### The data:
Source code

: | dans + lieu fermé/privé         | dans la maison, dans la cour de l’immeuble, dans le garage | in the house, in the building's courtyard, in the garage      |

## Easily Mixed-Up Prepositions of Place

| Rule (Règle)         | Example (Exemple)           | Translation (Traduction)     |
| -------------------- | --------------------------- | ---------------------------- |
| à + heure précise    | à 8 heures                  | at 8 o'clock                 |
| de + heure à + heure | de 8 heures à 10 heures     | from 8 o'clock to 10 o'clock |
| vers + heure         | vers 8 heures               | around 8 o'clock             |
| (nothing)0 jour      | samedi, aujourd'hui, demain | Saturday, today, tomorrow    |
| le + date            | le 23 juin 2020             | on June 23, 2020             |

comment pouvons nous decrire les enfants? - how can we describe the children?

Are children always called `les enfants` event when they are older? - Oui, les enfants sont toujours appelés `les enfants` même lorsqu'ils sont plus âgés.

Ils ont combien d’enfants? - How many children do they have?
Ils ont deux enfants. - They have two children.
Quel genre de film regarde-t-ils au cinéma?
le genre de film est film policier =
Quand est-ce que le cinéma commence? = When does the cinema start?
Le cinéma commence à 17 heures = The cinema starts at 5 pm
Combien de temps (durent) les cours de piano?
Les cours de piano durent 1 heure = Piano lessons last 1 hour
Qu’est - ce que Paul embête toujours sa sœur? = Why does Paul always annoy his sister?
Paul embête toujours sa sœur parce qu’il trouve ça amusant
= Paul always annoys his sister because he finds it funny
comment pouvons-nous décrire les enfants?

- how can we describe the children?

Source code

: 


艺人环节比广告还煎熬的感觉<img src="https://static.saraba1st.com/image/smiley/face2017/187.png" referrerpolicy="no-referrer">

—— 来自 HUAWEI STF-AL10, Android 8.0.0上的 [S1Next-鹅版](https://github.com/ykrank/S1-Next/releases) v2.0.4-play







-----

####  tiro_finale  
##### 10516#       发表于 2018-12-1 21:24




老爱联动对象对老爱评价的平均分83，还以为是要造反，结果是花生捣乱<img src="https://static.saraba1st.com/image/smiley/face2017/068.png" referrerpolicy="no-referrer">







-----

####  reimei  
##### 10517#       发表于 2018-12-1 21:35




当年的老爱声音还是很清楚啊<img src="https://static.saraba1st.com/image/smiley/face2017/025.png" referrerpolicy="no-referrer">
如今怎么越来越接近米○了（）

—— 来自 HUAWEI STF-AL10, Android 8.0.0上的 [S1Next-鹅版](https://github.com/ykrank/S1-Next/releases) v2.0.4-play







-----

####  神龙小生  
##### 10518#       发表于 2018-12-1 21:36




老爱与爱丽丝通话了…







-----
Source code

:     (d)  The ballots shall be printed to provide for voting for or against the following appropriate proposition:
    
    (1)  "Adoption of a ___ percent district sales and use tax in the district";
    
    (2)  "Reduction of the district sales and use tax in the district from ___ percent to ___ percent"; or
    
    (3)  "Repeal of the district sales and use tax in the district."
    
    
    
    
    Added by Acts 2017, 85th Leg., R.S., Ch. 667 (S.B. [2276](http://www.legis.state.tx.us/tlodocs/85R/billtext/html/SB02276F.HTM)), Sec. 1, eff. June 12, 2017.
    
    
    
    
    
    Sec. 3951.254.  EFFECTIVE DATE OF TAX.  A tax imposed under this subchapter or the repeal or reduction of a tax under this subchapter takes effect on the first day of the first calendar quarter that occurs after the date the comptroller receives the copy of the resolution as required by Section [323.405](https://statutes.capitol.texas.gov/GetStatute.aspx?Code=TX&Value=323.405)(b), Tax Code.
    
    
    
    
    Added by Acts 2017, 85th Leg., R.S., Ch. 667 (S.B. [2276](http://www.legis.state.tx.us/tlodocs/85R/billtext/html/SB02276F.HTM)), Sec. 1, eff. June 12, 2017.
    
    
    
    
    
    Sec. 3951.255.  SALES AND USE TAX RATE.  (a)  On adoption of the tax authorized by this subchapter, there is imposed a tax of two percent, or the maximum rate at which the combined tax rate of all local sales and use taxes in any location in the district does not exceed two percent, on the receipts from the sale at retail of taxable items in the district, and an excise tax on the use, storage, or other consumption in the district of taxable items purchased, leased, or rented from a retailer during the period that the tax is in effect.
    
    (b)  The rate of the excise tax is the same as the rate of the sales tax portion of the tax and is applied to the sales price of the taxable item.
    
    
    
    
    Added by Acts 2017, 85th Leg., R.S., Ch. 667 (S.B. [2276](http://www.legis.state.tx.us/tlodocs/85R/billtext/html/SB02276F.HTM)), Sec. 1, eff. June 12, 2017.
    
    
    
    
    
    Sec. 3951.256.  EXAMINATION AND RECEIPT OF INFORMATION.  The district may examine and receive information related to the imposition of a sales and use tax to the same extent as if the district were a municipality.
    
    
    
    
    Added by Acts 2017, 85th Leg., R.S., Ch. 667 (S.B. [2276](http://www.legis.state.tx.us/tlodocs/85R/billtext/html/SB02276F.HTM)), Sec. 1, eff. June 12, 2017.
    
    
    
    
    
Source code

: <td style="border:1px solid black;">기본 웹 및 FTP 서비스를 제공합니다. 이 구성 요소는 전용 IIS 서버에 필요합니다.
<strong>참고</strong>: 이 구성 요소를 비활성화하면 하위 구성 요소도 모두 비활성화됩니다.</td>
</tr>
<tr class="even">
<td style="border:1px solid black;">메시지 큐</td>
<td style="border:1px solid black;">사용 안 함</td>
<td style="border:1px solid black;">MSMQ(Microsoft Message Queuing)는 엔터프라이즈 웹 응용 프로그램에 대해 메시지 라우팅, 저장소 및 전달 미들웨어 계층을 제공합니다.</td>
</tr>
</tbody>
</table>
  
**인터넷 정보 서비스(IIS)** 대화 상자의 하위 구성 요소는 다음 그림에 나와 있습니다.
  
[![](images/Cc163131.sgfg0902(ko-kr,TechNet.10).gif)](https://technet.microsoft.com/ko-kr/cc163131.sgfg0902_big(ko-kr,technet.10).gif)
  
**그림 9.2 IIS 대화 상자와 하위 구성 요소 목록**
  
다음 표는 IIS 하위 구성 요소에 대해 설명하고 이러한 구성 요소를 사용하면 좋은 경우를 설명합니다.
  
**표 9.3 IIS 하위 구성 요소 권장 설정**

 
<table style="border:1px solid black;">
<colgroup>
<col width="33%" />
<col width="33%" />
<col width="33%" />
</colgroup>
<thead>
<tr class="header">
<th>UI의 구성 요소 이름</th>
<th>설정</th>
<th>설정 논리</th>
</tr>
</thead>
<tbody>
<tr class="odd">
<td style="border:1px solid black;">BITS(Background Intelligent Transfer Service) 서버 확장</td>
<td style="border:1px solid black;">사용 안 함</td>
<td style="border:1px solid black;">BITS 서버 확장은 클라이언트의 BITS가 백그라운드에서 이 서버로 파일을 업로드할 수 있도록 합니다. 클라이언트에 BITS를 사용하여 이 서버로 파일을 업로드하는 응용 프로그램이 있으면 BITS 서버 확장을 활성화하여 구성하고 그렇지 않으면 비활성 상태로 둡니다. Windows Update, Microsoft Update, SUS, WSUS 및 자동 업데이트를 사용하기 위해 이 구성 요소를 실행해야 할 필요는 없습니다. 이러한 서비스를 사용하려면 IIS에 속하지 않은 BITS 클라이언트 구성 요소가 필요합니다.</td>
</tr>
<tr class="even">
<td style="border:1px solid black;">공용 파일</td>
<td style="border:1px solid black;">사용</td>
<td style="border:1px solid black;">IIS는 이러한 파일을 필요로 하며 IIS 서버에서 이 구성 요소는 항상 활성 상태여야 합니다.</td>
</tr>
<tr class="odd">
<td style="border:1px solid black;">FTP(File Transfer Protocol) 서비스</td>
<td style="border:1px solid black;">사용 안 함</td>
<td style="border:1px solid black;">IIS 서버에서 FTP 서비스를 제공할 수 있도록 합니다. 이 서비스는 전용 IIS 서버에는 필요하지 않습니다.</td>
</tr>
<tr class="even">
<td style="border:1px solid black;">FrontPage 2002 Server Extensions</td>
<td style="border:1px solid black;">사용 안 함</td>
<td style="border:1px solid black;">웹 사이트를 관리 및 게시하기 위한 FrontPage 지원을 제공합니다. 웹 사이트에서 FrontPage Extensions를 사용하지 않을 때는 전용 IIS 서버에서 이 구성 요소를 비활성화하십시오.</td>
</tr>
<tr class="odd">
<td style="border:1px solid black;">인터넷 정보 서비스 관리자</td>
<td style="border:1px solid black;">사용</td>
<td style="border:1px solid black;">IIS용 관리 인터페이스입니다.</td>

### Directions:
Copy all lines from the material that hold "comment".

### Result of the task:
comment pouvons nous decrire les enfants? - how can we describe the children?
comment pouvons-nous décrire les enfants?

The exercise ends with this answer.